◆ EXERCISE GOAL: Within the listing, each line that has the string "degrees" should be copied.

◆ DATA FOR ANALYSIS:
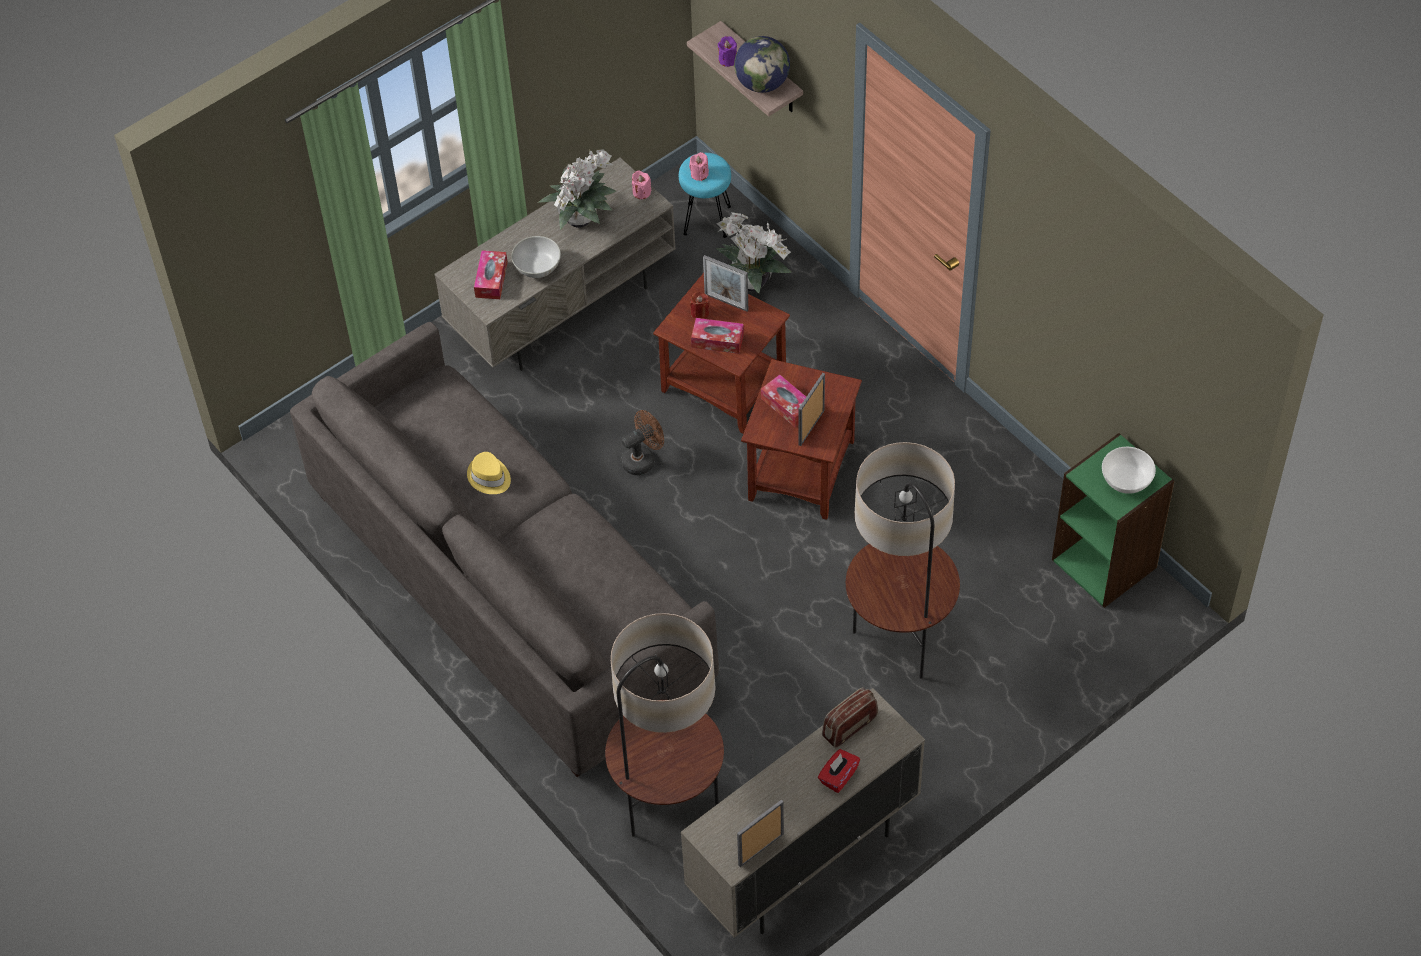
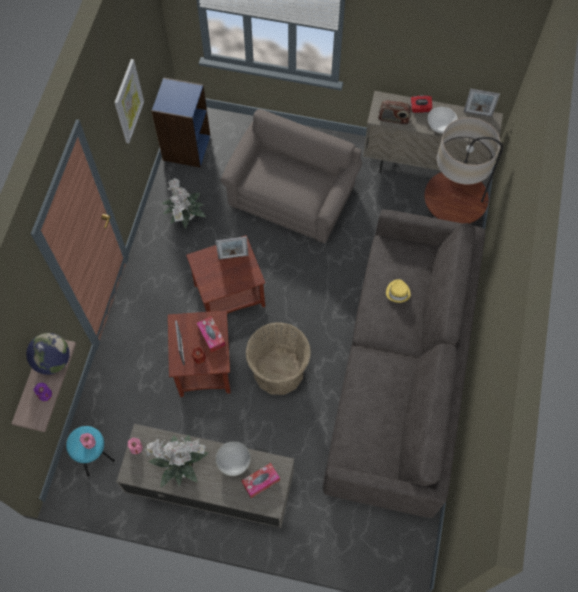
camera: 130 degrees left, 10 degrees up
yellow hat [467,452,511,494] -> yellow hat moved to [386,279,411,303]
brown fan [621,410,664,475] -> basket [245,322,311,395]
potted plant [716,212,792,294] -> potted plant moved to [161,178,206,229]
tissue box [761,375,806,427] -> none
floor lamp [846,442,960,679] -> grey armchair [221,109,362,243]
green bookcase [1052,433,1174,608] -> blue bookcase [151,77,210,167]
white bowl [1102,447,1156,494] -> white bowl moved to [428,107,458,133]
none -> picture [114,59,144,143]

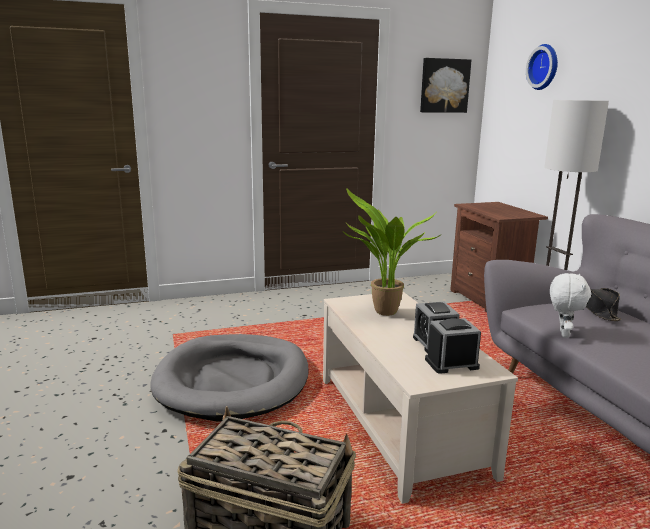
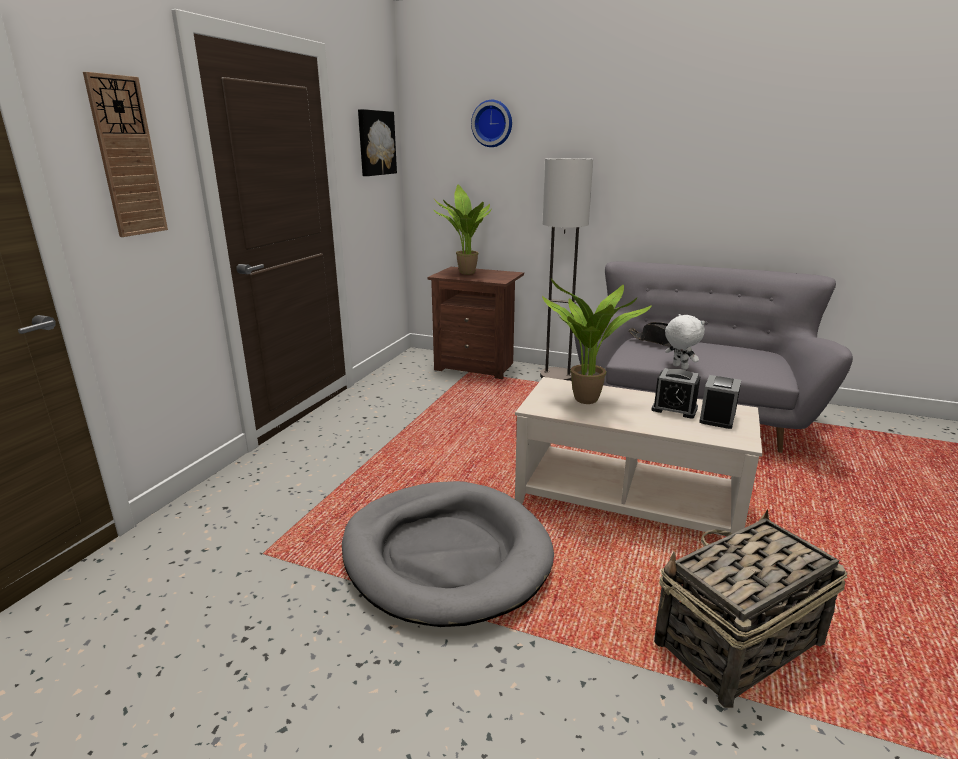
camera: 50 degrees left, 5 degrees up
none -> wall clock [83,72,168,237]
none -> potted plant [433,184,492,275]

◆ RESULT BELOW:
camera: 130 degrees left, 10 degrees up
camera: 50 degrees left, 5 degrees up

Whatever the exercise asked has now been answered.